[Saved data entries]

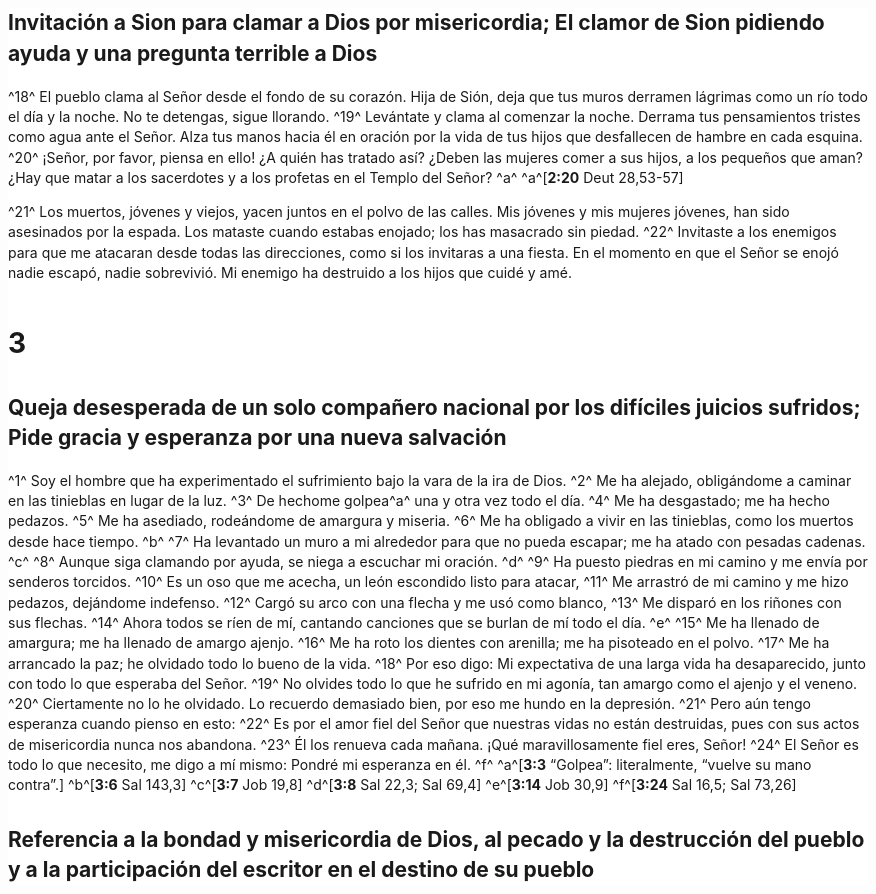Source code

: ## Invitación a Sion para clamar a Dios por misericordia; El clamor de Sion pidiendo ayuda y una pregunta terrible a Dios
^18^ El pueblo clama al Señor desde el fondo de su corazón. Hija de Sión, deja que tus muros derramen lágrimas como un río todo el día y la noche. No te detengas, sigue llorando. ^19^ Levántate y clama al comenzar la noche. Derrama tus pensamientos tristes como agua ante el Señor. Alza tus manos hacia él en oración por la vida de tus hijos que desfallecen de hambre en cada esquina. ^20^ ¡Señor, por favor, piensa en ello! ¿A quién has tratado así? ¿Deben las mujeres comer a sus hijos, a los pequeños que aman? ¿Hay que matar a los sacerdotes y a los profetas en el Templo del Señor? ^a^ 
^a^[**2:20** Deut 28,53-57]

^21^ Los muertos, jóvenes y viejos, yacen juntos en el polvo de las calles. Mis jóvenes y mis mujeres jóvenes, han sido asesinados por la espada. Los mataste cuando estabas enojado; los has masacrado sin piedad. ^22^ Invitaste a los enemigos para que me atacaran desde todas las direcciones, como si los invitaras a una fiesta. En el momento en que el Señor se enojó nadie escapó, nadie sobrevivió. Mi enemigo ha destruido a los hijos que cuidé y amé.

# 3 
## Queja desesperada de un solo compañero nacional por los difíciles juicios sufridos; Pide gracia y esperanza por una nueva salvación
^1^ Soy el hombre que ha experimentado el sufrimiento bajo la vara de la ira de Dios. ^2^ Me ha alejado, obligándome a caminar en las tinieblas en lugar de la luz. ^3^ De hechome golpea^a^ una y otra vez todo el día. ^4^ Me ha desgastado; me ha hecho pedazos. ^5^ Me ha asediado, rodeándome de amargura y miseria. ^6^ Me ha obligado a vivir en las tinieblas, como los muertos desde hace tiempo. ^b^ ^7^ Ha levantado un muro a mi alrededor para que no pueda escapar; me ha atado con pesadas cadenas. ^c^ ^8^ Aunque siga clamando por ayuda, se niega a escuchar mi oración. ^d^ ^9^ Ha puesto piedras en mi camino y me envía por senderos torcidos. ^10^ Es un oso que me acecha, un león escondido listo para atacar, ^11^ Me arrastró de mi camino y me hizo pedazos, dejándome indefenso. ^12^ Cargó su arco con una flecha y me usó como blanco, ^13^ Me disparó en los riñones con sus flechas. ^14^ Ahora todos se ríen de mí, cantando canciones que se burlan de mí todo el día. ^e^ ^15^ Me ha llenado de amargura; me ha llenado de amargo ajenjo. ^16^ Me ha roto los dientes con arenilla; me ha pisoteado en el polvo. ^17^ Me ha arrancado la paz; he olvidado todo lo bueno de la vida. ^18^ Por eso digo: Mi expectativa de una larga vida ha desaparecido, junto con todo lo que esperaba del Señor. ^19^ No olvides todo lo que he sufrido en mi agonía, tan amargo como el ajenjo y el veneno. ^20^ Ciertamente no lo he olvidado. Lo recuerdo demasiado bien, por eso me hundo en la depresión. ^21^ Pero aún tengo esperanza cuando pienso en esto: ^22^ Es por el amor fiel del Señor que nuestras vidas no están destruidas, pues con sus actos de misericordia nunca nos abandona. ^23^ Él los renueva cada mañana. ¡Qué maravillosamente fiel eres, Señor! ^24^ El Señor es todo lo que necesito, me digo a mí mismo: Pondré mi esperanza en él. ^f^ 
^a^[**3:3** “Golpea”: literalmente, “vuelve su mano contra”.] ^b^[**3:6** Sal 143,3] ^c^[**3:7** Job 19,8] ^d^[**3:8** Sal 22,3; Sal 69,4] ^e^[**3:14** Job 30,9] ^f^[**3:24** Sal 16,5; Sal 73,26]

## Referencia a la bondad y misericordia de Dios, al pecado y la destrucción del pueblo y a la participación del escritor en el destino de su pueblo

[TASK REQUIREMENTS] Every line in the data above needs to be given again exactly, pictures aside.

[EXPECTED OUTPUT]
Source code

: ## Invitación a Sion para clamar a Dios por misericordia; El clamor de Sion pidiendo ayuda y una pregunta terrible a Dios
^18^ El pueblo clama al Señor desde el fondo de su corazón. Hija de Sión, deja que tus muros derramen lágrimas como un río todo el día y la noche. No te detengas, sigue llorando. ^19^ Levántate y clama al comenzar la noche. Derrama tus pensamientos tristes como agua ante el Señor. Alza tus manos hacia él en oración por la vida de tus hijos que desfallecen de hambre en cada esquina. ^20^ ¡Señor, por favor, piensa en ello! ¿A quién has tratado así? ¿Deben las mujeres comer a sus hijos, a los pequeños que aman? ¿Hay que matar a los sacerdotes y a los profetas en el Templo del Señor? ^a^ 
^a^[**2:20** Deut 28,53-57]

^21^ Los muertos, jóvenes y viejos, yacen juntos en el polvo de las calles. Mis jóvenes y mis mujeres jóvenes, han sido asesinados por la espada. Los mataste cuando estabas enojado; los has masacrado sin piedad. ^22^ Invitaste a los enemigos para que me atacaran desde todas las direcciones, como si los invitaras a una fiesta. En el momento en que el Señor se enojó nadie escapó, nadie sobrevivió. Mi enemigo ha destruido a los hijos que cuidé y amé.

# 3 
## Queja desesperada de un solo compañero nacional por los difíciles juicios sufridos; Pide gracia y esperanza por una nueva salvación
^1^ Soy el hombre que ha experimentado el sufrimiento bajo la vara de la ira de Dios. ^2^ Me ha alejado, obligándome a caminar en las tinieblas en lugar de la luz. ^3^ De hechome golpea^a^ una y otra vez todo el día. ^4^ Me ha desgastado; me ha hecho pedazos. ^5^ Me ha asediado, rodeándome de amargura y miseria. ^6^ Me ha obligado a vivir en las tinieblas, como los muertos desde hace tiempo. ^b^ ^7^ Ha levantado un muro a mi alrededor para que no pueda escapar; me ha atado con pesadas cadenas. ^c^ ^8^ Aunque siga clamando por ayuda, se niega a escuchar mi oración. ^d^ ^9^ Ha puesto piedras en mi camino y me envía por senderos torcidos. ^10^ Es un oso que me acecha, un león escondido listo para atacar, ^11^ Me arrastró de mi camino y me hizo pedazos, dejándome indefenso. ^12^ Cargó su arco con una flecha y me usó como blanco, ^13^ Me disparó en los riñones con sus flechas. ^14^ Ahora todos se ríen de mí, cantando canciones que se burlan de mí todo el día. ^e^ ^15^ Me ha llenado de amargura; me ha llenado de amargo ajenjo. ^16^ Me ha roto los dientes con arenilla; me ha pisoteado en el polvo. ^17^ Me ha arrancado la paz; he olvidado todo lo bueno de la vida. ^18^ Por eso digo: Mi expectativa de una larga vida ha desaparecido, junto con todo lo que esperaba del Señor. ^19^ No olvides todo lo que he sufrido en mi agonía, tan amargo como el ajenjo y el veneno. ^20^ Ciertamente no lo he olvidado. Lo recuerdo demasiado bien, por eso me hundo en la depresión. ^21^ Pero aún tengo esperanza cuando pienso en esto: ^22^ Es por el amor fiel del Señor que nuestras vidas no están destruidas, pues con sus actos de misericordia nunca nos abandona. ^23^ Él los renueva cada mañana. ¡Qué maravillosamente fiel eres, Señor! ^24^ El Señor es todo lo que necesito, me digo a mí mismo: Pondré mi esperanza en él. ^f^ 
^a^[**3:3** “Golpea”: literalmente, “vuelve su mano contra”.] ^b^[**3:6** Sal 143,3] ^c^[**3:7** Job 19,8] ^d^[**3:8** Sal 22,3; Sal 69,4] ^e^[**3:14** Job 30,9] ^f^[**3:24** Sal 16,5; Sal 73,26]

## Referencia a la bondad y misericordia de Dios, al pecado y la destrucción del pueblo y a la participación del escritor en el destino de su pueblo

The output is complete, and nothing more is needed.